*QUOTED PASSAGE*.

--- --- ---

At a plenary session of the 2012 ASIS&T Annual Meeting, Edward Chang touched on recent information technology developments and explored emerging innovations. Vice president of research at hTC Corporation and past research director at Google in China, Chang recalled Google’s page ranking for Web 1.0 and subsequent efforts to support mobile access, user-generated content and pushing information for Web 2.0. Advances in human computer interaction, especially sensors in cellphones, enable a higher level of location-based computation. Natural language processing backed by massive data and computation power supports interpretation and even translation of spoken queries to yield semantically and situationally relevant returns. Advances in location-based services permit highly precise data delivery. Cellphone sensors can even monitor stress, detect health changes and provide security alerts. Though privacy is a critical outstanding issue, the combined capabilities of cloud computing, infrastructure, big data, social networks and cellphone sensors are leading to evolutionary and revolutionary changes.
location based services
Bulletin, February/March 2013
ASIS&T 2012 Plenary Session
Edward Chang: Mobile Opportunities
by Steve Hardin
Many innovations are on the way for users of portable devices, especially smartphones. Edward Chang, vice president for research at hTC Corporation, outlined some of the frontiers of research in a plenary session at the 75th Anniversary ASIS&T Annual Meeting in Baltimore.

--- --- ---

*SUPPLIED ENTRIES*.
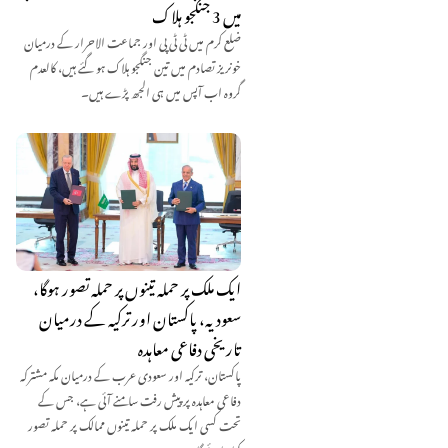
میں 3 جنگجو ہلاک
ضلع کرم میں ٹی ٹی پی اور جماعت الاحرار کے درمیان
خونریز تصادم میں تین جنگجو ہلاک ہو گئے ہیں، کالعدم
گروہ اب آپس میں ہی الجھ پڑے ہیں۔
ایک ملک پر حملہ تینوں پر حملہ تصور ہوگا،
سعودیہ، پاکستان اور ترکیہ کے درمیان
تاریخی دفاعی معاہدہ
پاکستان، ترکیہ اور سعودی عرب کے درمیان مکہ مشترکہ
دفاعی معاہدہ پر پیش رفت سامنے آئی ہے، جس کے
تحت کسی ایک ملک پر حملہ تینوں ممالک پر حملہ تصور
کیا جائے گا۔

--- --- ---

*LIST OF TASKS*.
a) Answer these from the plenary summary:
(i) What post did Edward Chang formerly hold at Google in China?
(ii) In what city was the 75th Anniversary ASIS&T Annual Meeting held?
(iii) Who wrote the piece?
b) The plenary summary names several capabilities whose combination is leading to evolutionary and revolutionary changes. List all of them.
c) Extend the plenary summary from its last sentence.
The lines aren't needed for any of this.

*ANSWERS BY ITEM*.
a)
(i) Research director
(ii) Baltimore
(iii) Steve Hardin

b) Cloud computing, infrastructure, big data, social networks, cellphone sensors

c)
Chang, who used to direct research for Google in China, began with an overview of the past few years. Web 1.0 appeared 15 years ago, he said. Google developed page ranking. Then Web 2.0 arrived. In addition to document content, it involved people with the web, permitting them to develop their own content and enhancing connections between people. New search engines, still under development, can do people searching. We’re also experiencing a rapid increase in mobile access to the web. There are now more than four billion users. iOS and Android systems are everywhere. But, he said, these changes are more evolutionary than revolutionary. Providers want to sense the user, to make the smartphone smarter. They want to change the information model from pulling to pushing, matching the users to things that are relevant to him or her.
New developments include human-computer interaction improvements as well as many more sensors on cellphones, sensors that report on users and their environments and enable providers such as Google to do context-centered computation. For example, on a mobile device, input methods such as voice or touch are preferred to keystrokes. And because there are output space limitations, a terse summary using natural language is preferred to a list of results.
Chang’s team built Confucius, a Google Q&A system, to provide high quality, timely answers. They showcased it at the International Conference on Very Large Data Bases in 2010. When it came to market, it faced six competitors already. With future enhancements to Confucius, your smartphone receives a spoken query and delivers an answer using a voice interface. Then the software provides labels for the query semi-automatically. It generates answers on search results using natural language processing (NLP) techniques. Depending on the question asked, it can parse the web pages to zero in on your information request. A simple ranking can provide you with top-ranked answers. And if that can’t be done, you can resort to users on the Internet. But there, you need to evaluate user credentials and route questions to experts. Once the question has been answered, the phone can speak the answers back.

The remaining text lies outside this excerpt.